Five Men Who Killed Rangers – Bleacher Report


I enjoyed this short piece from the Bleacher Report.  Personally, I’d increase the key figures to seven to include Fergus McCann and Gavin Masterton.

Fergus McCann‘s influence has proved to be immense in many ways.

First, and foremost, he saved Celtic from oblivion.  If Celtic had gone to the wall in 1994, there would have been far less pressure on Murray to overspend recklessly at Ibrox, less temptation to gamble with foolhardy tax avoidance strategies and no meaningful resistance to his plans for complete dominance of Scottish football.

Fergus completely revitalised the Celtic support as well as rebuilding the stadium, completely overhauling the business structure and overseeing the creation of the first genuinely competitive Celtic team for years.

It was during Fergus’s stint in charge of the club that Celtic acquired the services of genuinely world-class players of the calibre of Henrik Larsson, Paul Lambert, Marc Reiper and Lubo Moravcik which allowed the club not only to regain the upper hand in domestic football but also gradually re-established Celtic as a credible force in European competition.

Fergus’s attitude to the SFA hierarchy also deserves the highest praise.  Unlike his predecessors, McCann was not willing to accept the unjust and unfair treatment which Celtic frequently received from the game’s administrators and he did not waver in his determination to pursue the issue.

Activity:
In the post about Fergus McCann, which four players are named as world-class signings made during his time in charge of Celtic?

Records shown:
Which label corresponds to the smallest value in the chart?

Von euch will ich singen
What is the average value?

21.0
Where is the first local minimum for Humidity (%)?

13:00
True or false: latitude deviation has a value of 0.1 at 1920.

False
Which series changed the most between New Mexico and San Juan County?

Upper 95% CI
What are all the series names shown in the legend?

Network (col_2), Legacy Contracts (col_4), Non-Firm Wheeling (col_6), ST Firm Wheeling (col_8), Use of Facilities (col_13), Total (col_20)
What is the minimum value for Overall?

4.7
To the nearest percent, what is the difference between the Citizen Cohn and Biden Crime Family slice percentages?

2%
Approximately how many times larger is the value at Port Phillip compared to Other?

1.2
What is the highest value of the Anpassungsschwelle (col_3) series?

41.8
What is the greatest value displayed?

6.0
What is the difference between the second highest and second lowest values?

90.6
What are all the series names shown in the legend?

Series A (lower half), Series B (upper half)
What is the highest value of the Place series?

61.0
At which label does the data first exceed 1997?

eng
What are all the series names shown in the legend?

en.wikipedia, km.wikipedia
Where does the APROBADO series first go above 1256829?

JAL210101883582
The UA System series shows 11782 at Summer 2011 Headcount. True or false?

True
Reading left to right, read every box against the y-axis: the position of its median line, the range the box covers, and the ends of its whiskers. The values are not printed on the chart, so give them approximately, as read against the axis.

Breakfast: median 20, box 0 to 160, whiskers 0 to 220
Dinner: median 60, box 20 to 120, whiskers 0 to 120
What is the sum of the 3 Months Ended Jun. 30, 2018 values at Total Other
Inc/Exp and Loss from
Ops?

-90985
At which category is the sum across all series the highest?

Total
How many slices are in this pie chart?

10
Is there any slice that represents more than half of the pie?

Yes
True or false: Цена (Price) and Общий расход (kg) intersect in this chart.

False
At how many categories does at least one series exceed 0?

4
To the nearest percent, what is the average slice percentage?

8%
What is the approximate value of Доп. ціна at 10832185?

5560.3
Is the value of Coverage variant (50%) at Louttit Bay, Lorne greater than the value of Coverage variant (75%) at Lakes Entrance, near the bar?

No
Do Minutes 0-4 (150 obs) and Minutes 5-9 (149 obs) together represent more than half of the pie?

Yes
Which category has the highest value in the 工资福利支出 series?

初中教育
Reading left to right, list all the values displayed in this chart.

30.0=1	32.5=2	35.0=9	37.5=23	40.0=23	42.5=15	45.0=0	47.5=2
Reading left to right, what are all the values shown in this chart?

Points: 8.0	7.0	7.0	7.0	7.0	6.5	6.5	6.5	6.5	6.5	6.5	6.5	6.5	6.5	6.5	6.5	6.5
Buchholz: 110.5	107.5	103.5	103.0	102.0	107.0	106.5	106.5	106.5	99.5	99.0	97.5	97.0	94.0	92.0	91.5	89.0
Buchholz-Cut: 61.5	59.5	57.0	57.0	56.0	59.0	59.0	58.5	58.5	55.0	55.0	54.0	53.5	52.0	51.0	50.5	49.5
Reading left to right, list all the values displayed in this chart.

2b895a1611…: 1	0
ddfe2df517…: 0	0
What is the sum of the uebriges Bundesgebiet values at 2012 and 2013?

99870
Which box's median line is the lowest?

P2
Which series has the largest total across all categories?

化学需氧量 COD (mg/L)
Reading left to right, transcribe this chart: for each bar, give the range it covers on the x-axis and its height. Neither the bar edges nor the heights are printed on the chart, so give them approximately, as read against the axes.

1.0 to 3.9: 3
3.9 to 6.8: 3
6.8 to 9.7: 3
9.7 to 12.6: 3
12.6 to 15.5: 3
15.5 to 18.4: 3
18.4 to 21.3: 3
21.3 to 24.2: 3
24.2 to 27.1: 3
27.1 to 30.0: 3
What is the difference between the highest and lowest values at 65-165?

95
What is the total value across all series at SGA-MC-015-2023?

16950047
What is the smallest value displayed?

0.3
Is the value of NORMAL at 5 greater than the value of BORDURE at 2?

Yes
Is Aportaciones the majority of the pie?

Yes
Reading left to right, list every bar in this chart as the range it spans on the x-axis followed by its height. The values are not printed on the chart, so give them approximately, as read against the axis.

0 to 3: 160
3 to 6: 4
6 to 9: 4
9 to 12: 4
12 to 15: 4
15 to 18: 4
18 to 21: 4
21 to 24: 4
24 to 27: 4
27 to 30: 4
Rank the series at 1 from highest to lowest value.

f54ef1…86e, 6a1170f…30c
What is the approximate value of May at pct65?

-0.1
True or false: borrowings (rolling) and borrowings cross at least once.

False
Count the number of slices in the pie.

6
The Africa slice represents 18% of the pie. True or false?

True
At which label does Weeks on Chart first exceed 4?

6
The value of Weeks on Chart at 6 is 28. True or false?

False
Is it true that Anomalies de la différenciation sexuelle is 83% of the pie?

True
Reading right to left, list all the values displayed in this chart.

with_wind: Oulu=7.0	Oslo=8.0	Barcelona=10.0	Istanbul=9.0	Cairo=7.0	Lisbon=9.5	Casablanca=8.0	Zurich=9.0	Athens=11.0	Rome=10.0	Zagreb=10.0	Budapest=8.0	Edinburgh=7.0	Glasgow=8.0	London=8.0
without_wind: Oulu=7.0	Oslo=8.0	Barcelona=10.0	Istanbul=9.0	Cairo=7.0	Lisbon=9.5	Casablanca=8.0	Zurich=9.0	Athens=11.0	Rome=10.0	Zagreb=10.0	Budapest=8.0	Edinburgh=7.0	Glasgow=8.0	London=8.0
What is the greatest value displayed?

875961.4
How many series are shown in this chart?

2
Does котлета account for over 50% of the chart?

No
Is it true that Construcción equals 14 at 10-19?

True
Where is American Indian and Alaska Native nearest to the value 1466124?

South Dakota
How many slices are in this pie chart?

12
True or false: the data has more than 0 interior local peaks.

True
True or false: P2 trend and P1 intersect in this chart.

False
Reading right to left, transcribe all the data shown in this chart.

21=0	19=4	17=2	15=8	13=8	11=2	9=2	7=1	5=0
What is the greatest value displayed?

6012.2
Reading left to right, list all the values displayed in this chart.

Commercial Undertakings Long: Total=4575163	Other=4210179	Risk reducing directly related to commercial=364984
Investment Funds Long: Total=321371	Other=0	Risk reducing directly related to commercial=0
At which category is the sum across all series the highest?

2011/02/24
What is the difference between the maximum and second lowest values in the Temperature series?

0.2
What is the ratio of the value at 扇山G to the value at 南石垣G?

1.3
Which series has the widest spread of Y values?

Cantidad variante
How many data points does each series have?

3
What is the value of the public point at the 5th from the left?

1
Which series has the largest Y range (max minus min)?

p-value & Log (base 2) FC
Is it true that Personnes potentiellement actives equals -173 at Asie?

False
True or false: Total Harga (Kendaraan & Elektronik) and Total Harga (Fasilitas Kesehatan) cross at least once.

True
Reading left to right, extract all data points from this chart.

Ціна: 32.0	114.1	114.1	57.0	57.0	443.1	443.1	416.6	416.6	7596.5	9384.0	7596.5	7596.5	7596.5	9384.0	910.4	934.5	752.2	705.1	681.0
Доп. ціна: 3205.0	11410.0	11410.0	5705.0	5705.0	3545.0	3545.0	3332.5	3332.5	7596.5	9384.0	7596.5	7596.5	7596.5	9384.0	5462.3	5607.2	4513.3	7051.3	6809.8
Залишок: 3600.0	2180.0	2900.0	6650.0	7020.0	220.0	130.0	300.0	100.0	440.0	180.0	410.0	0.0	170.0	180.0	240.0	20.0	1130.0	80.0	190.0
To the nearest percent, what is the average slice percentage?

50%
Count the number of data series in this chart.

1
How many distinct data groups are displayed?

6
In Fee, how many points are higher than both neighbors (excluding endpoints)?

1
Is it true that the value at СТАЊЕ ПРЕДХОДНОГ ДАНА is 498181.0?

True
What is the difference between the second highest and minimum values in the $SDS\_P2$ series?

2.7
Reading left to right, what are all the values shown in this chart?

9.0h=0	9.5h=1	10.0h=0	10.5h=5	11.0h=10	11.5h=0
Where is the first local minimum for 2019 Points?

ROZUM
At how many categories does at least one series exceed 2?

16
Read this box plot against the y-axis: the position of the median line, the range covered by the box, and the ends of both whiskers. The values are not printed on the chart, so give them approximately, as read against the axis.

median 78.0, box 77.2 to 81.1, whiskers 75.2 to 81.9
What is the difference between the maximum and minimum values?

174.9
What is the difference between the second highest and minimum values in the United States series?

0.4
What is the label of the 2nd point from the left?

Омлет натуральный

Exercise response:
Henrik Larsson, Paul Lambert, Marc Reiper and Lubo Moravcik.